Avec la crise sanitaire de plus en plus de locataires ne parviennent plus à payer leur loyer

Pour la première fois, la Plate-forme flamande des locataires et l'association des propriétaires tirent ensemble la sonnette d'alarme : elles demandent une allocation temporaire pour les locataires qui ne parviennent pas à payer leur loyer durant la crise du coronavirus. Le marché de la location rencontre également des difficultés. À l'expiration du bail, il est difficile de trouver un nouveau logement. "Donnez aux gens la possibilité de différer leur loyer", estiment les associations.

La plate-forme flamande des locataires a reçu des centaines d'appels ces dernières semaines de personnes inquiètes qui ne savent plus payer leur loyer. "Même avant la crise, la moitié des locataires avaient déjà des problèmes financiers", explique la porte-parole Joy Verstichele. "Les mesures de confinement et les revenus limités de nombreux locataires aggravent encore ce problème."

Hormis le prolongement du moratoire sur les expulsions locatives, "les responsables politiques n'ont strictement pris aucune mesure en faveur des locataires", dénonce le Syndicat des Locataires dans un communiqué.

Mais les propriétaires aussi ont du mal à s'en sortir. Les revenus limités de nombreux locataires donnent lieu à des arriérés de loyer, ce qui fait également que les propriétaires perdent de l’argent. C'est pourquoi la Plate-forme flamande des locataires et Propriétaires préconisent une solution commune : une allocation temporaire de loyer suite au coronavirus.

Selon Katelijne D'Hauwers, une allocation gouvernementale temporaire des loyers résoudrait en grande partie le problème sur le marché locatif privé. "Nous constatons même que les locataires qui paient toujours à l'heure risquent tôt ou tard de rencontrer des problèmes financiers. À partir de juillet, la plupart des gens pourront probablement reprendre le travail, ce qui leur permettra de payer à nouveau leur loyer. Mais s'ils ont accumulé des dettes, cela deviendra beaucoup plus difficile".

En outre, Katelijne D'Hauwers s'attend à de nombreux problèmes supplémentaires si les arriérés de loyer ne sont pas payés. "Nous craignons que la perte de revenus pour de nombreux propriétaires ne soit la goutte d'eau qui fait déborder le vase. Il est possible que de nombreuses procédures soient engagées devant le juge de paix.  

"Faites preuve de compréhension les uns envers les autres"

Le syndicat des locataires compte également sur le gouvernement flamand pour l'aider à résoudre le problème. Selon eux, un octroi réglementé ou un report de quelques mois donnerait aux locataires plus de temps pour chercher une solution. "Mais la suggestion de prolonger automatiquement les contrats de location arrivant à échéance pourrait causer plus de cas problématiques", estime le ministre flamand du logement Matthias Diependaele (N-VA).

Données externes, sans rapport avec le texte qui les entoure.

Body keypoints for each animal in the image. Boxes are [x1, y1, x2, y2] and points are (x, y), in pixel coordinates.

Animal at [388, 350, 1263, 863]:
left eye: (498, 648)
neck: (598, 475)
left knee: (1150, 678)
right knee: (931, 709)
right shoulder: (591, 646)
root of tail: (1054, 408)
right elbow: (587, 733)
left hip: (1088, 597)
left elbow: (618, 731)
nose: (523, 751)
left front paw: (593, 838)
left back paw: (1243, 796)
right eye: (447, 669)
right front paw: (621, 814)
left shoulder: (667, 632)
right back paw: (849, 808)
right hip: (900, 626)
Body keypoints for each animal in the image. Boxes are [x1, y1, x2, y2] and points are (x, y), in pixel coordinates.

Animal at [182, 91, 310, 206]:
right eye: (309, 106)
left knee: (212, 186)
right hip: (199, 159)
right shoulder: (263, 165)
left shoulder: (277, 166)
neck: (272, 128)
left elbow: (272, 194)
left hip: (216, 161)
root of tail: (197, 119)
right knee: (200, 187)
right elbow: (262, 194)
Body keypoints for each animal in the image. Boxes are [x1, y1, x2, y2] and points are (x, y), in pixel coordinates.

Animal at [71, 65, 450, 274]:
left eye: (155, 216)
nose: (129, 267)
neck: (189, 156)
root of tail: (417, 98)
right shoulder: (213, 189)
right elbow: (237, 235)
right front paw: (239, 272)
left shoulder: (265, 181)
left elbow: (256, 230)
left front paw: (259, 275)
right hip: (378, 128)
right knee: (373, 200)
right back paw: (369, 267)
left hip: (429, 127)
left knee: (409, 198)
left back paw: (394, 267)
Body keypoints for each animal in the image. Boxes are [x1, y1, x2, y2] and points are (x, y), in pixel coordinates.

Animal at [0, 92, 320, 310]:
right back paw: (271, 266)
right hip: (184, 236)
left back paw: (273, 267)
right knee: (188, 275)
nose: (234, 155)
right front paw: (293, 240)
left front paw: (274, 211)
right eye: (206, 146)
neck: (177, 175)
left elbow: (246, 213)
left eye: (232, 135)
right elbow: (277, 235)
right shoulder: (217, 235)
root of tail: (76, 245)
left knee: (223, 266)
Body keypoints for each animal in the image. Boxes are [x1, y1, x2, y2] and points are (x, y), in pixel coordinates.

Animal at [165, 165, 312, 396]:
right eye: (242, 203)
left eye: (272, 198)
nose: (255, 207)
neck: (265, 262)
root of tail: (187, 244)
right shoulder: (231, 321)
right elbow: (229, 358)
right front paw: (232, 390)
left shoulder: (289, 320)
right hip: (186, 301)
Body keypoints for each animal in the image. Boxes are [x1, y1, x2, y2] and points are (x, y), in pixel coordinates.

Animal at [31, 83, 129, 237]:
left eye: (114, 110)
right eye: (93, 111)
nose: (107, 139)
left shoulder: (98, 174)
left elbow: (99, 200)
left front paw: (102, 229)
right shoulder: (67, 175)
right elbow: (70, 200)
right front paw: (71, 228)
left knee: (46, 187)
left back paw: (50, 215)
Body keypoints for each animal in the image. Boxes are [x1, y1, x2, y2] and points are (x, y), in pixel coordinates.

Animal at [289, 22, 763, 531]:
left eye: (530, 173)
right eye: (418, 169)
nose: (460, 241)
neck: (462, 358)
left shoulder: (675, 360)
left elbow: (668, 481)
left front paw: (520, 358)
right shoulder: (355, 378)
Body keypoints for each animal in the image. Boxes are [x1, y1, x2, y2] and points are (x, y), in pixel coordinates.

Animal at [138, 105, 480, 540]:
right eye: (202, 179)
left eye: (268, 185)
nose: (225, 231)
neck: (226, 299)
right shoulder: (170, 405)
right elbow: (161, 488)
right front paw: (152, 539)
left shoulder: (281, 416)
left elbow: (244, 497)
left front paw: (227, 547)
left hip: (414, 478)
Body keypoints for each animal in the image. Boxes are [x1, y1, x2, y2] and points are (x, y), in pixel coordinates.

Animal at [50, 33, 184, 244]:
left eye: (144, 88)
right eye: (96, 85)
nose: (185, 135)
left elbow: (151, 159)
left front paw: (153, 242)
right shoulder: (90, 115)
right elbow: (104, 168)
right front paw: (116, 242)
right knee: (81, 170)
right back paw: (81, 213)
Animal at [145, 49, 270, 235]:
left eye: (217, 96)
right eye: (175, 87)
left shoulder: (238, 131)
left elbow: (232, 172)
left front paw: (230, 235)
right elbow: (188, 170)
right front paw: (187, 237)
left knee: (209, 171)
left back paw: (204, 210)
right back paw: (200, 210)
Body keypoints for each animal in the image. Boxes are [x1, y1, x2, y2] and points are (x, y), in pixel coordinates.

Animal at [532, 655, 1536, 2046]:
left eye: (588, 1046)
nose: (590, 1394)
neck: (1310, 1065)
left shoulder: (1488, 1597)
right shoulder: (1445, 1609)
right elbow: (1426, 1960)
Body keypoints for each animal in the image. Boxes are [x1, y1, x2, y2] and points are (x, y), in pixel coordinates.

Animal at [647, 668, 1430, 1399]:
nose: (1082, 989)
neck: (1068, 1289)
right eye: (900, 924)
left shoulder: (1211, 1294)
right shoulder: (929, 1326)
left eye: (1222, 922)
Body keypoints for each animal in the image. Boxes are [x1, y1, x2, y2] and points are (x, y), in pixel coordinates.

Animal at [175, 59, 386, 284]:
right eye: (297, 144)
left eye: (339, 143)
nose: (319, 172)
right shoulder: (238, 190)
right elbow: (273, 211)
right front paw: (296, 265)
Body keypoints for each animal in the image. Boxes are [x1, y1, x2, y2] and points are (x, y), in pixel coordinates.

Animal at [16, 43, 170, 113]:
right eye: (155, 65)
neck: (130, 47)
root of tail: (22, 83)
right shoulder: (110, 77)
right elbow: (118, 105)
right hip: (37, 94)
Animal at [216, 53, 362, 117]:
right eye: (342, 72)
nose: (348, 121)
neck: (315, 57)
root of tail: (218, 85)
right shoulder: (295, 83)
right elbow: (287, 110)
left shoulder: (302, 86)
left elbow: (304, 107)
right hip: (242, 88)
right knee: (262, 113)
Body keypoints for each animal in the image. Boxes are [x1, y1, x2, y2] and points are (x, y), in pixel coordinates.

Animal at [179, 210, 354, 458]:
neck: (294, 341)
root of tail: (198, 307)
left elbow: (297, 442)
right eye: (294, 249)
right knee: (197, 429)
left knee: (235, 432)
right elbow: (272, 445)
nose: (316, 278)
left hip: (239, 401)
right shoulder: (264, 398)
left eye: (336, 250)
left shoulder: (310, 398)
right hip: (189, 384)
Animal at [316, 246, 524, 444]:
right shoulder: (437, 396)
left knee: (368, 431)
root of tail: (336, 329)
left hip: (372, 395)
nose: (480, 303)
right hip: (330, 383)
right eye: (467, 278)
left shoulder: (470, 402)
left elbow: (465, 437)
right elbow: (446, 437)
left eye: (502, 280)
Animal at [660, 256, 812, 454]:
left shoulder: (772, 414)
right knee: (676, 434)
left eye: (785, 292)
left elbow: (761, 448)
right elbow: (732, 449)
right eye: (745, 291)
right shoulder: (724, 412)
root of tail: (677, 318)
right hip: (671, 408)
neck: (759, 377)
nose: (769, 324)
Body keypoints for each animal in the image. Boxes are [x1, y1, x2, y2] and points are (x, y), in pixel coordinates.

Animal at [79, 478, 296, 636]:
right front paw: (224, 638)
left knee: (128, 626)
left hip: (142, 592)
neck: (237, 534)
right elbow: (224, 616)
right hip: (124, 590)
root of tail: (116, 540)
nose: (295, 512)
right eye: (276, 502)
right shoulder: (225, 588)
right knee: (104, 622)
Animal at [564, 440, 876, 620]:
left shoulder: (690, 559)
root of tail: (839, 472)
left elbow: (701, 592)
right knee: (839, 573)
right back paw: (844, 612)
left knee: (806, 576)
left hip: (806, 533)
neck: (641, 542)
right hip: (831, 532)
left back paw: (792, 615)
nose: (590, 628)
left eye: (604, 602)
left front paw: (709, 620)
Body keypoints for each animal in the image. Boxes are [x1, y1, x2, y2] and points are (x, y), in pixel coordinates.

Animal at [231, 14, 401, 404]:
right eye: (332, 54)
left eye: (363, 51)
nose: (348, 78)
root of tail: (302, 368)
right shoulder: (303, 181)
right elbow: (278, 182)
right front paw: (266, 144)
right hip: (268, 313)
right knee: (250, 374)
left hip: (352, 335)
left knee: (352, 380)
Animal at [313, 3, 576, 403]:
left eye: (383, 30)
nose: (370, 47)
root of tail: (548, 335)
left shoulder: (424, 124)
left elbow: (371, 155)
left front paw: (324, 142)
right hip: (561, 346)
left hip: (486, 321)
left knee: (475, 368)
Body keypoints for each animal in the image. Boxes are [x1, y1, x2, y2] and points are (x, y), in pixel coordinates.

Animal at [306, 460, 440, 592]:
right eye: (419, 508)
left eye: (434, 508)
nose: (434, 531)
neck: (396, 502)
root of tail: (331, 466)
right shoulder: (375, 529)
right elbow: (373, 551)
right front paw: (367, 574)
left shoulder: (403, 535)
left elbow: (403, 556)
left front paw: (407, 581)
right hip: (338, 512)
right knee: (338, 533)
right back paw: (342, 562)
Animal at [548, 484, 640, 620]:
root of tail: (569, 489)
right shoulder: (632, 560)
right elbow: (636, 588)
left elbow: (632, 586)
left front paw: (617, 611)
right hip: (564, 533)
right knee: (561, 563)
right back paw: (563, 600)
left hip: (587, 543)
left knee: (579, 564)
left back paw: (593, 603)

Néanmoins, le ministre demande que tous les renvois non urgents soient reportés. "Si le contrat de location arrive à son terme et que le locataire ne peut pas déménager, il y a une autre option", explique Matthias Diependaele. "Le propriétaire et le locataire peuvent convenir d'une occupation temporaire "pour la commodité". Dans ce cas, le bail n'est pas prolongé, mais le propriétaire accorde un droit de séjour au locataire, qui paie une taxe d'occupation". En outre, le ministre appelle à une flexibilité et à la compréhension de la situation de chacun.